Fishing Industry, Quotas

Mr PERRETT (Gympie—LNP) (2.06 pm): Alarm bells are ringing up and down the coast as the government pushes ahead with slashing fishing quotas. It is unfair and destroying small businesses. Coastal LNP members are being inundated with calls from desperate and devastated commercial fishers. Fishers are being left high and dry as a result of Fisheries Queensland’s crab and other fisheries quota clawback. Clearly, the proposed draft allocations are designed to shock these family-owned businesses and force them out of fishing. Under the proposed changes, crab fishery allocations will receive between 40 to 68 percent of their average catch, resulting in an average 30 to 60 percent loss of income.

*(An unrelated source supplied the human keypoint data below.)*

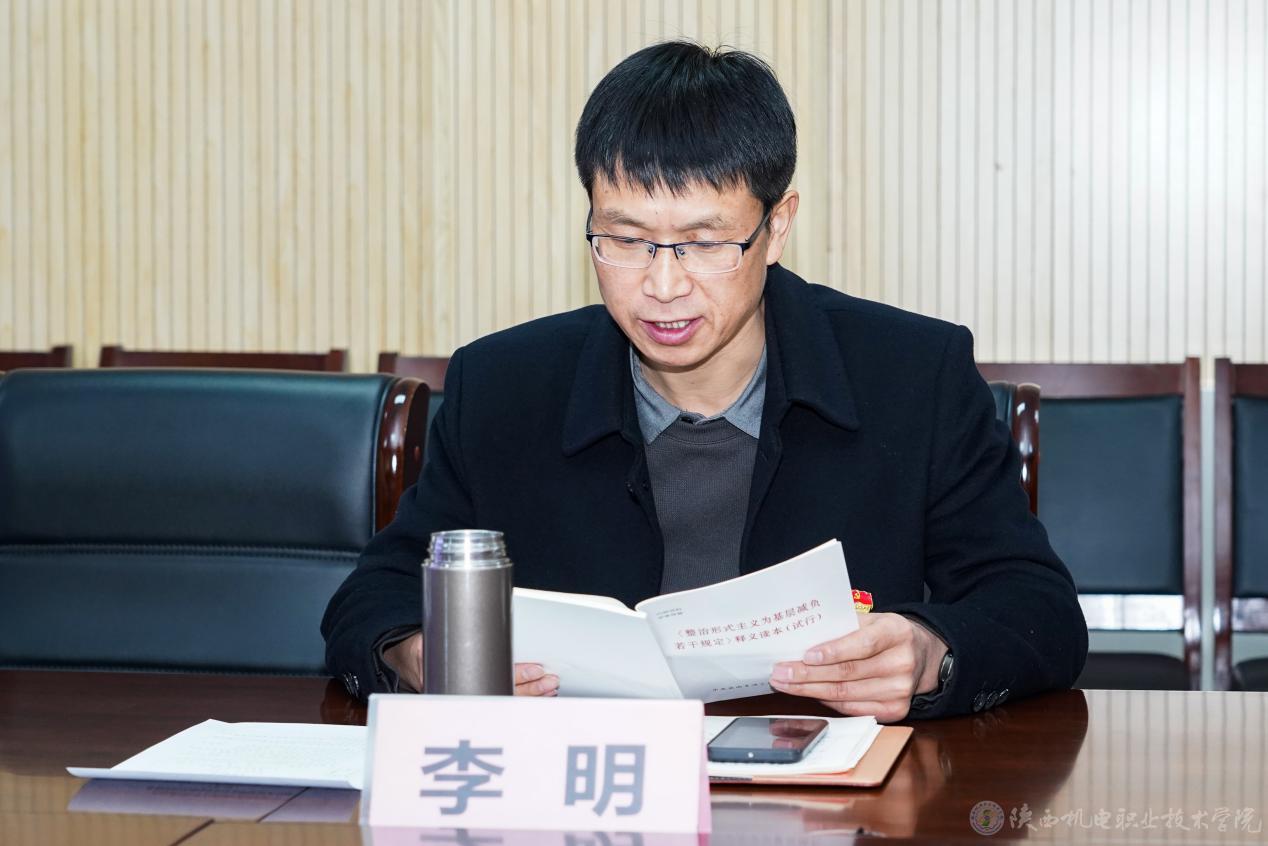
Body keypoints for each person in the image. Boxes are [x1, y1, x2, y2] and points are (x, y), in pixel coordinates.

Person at [322, 41, 1087, 721]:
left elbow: (1037, 608)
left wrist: (929, 652)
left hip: (834, 798)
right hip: (585, 788)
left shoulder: (912, 375)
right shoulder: (505, 387)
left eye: (703, 243)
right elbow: (375, 597)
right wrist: (421, 658)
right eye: (625, 240)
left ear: (776, 226)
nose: (662, 287)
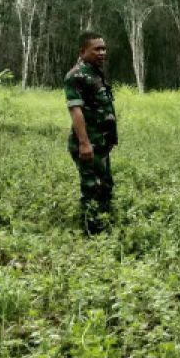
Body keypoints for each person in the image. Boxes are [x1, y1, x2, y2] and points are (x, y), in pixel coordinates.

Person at [64, 31, 117, 234]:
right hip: (89, 144)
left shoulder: (94, 72)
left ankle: (104, 224)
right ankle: (90, 231)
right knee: (92, 188)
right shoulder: (76, 75)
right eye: (97, 49)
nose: (102, 52)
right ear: (83, 51)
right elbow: (75, 110)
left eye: (104, 49)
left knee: (105, 186)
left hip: (101, 143)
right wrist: (84, 143)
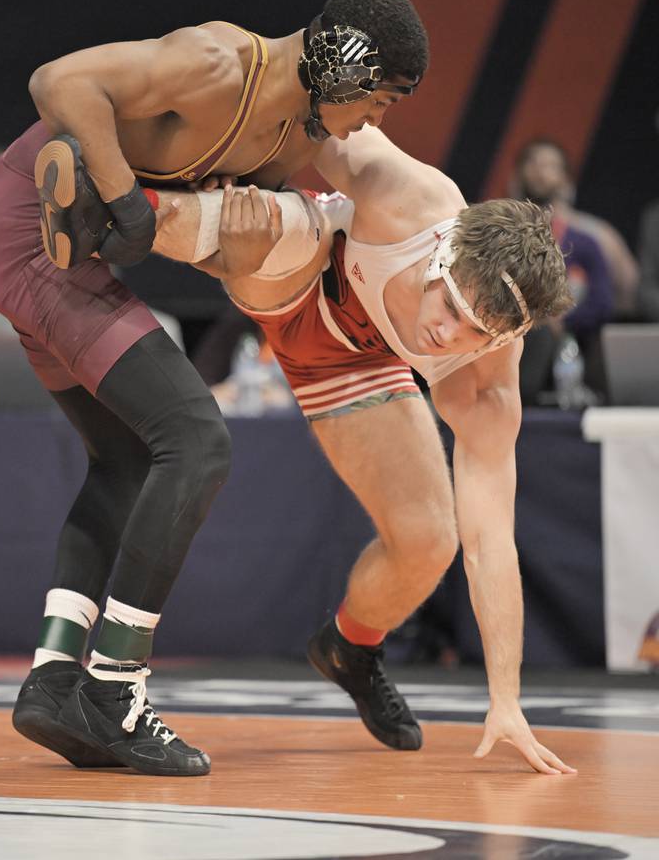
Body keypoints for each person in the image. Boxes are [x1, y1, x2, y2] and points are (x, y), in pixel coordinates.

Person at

Hervey Bay’s fourth generation fishermen Tony Simpson contacted me in sheer desperation that the department and minister are willfully ignoring the impact these changes will have on fishing businesses. Under the changes, Tony will be left with a completely unviable allocation. It is so unviable that this is likely to be his last year of fishing in Queensland, marking the end of 42 years of fishing. Countless fishermen like him have had their investments gutted, with crab licenses dropping $40,000 overnight. The industry has been left in the dark about being shown the justification, science, and rationale behind the quota changes. Despite the enormous impacts from these changes, the government refuses to conduct an open and transparent regulatory impact statement—just like it refused with the botched VMS rollout. We are seeing a repeat of the spanner crab and coral trout quotas that have devastated commercial fishers.

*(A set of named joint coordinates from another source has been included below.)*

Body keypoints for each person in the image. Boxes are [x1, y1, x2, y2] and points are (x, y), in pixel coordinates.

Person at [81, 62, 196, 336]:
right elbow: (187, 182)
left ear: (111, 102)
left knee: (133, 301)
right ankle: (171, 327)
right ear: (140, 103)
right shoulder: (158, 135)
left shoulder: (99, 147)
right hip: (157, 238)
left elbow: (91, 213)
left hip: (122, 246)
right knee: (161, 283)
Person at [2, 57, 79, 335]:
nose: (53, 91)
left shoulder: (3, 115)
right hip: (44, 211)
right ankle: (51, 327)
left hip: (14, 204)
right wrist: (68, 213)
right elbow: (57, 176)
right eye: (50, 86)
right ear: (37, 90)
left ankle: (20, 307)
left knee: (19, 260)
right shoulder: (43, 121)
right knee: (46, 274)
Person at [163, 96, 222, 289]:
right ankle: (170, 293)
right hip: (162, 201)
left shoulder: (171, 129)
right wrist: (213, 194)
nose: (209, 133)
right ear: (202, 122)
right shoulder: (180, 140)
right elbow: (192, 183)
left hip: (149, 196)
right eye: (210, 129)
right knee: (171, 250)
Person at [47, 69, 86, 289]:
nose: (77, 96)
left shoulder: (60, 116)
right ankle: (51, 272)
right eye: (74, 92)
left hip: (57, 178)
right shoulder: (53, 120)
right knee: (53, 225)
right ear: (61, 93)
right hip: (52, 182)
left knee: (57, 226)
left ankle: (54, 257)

How many hits do these hardworking family businesses have to take from this government’s anti-fishing agenda? Queenslanders have the right to access their share of a public resource in the ocean by either fishing themselves or buying seafood caught by commercial fishers. Not everyone has the time or opportunity to go fishing. That is why we need a viable commercial fishing industry. Queensland’s fishery stocks are in great shape according to the 2018 Australian fish stock reports. Where is this anti-fishing agenda coming from? Minister, it is time to put science and transparency into fisheries. Go back to the drawing board with these unfair quota allocations.

It is no secret Queensland’s commercial fishing industry has been declining for the past 20 years. Hundreds of commercial fishers have left the industry in that time. For years Labor has not supported the hundreds of family commercial fishing businesses that supply us with some of the finest catch in the world.

The LNP understands and fights for the hardworking men and women in Queensland’s fisheries. Only the LNP support seafood labeling laws that will boost local fisheries sales. All Labor offers is more ideologically driven red tape designed to push more and more people out of the industry. It is not good enough.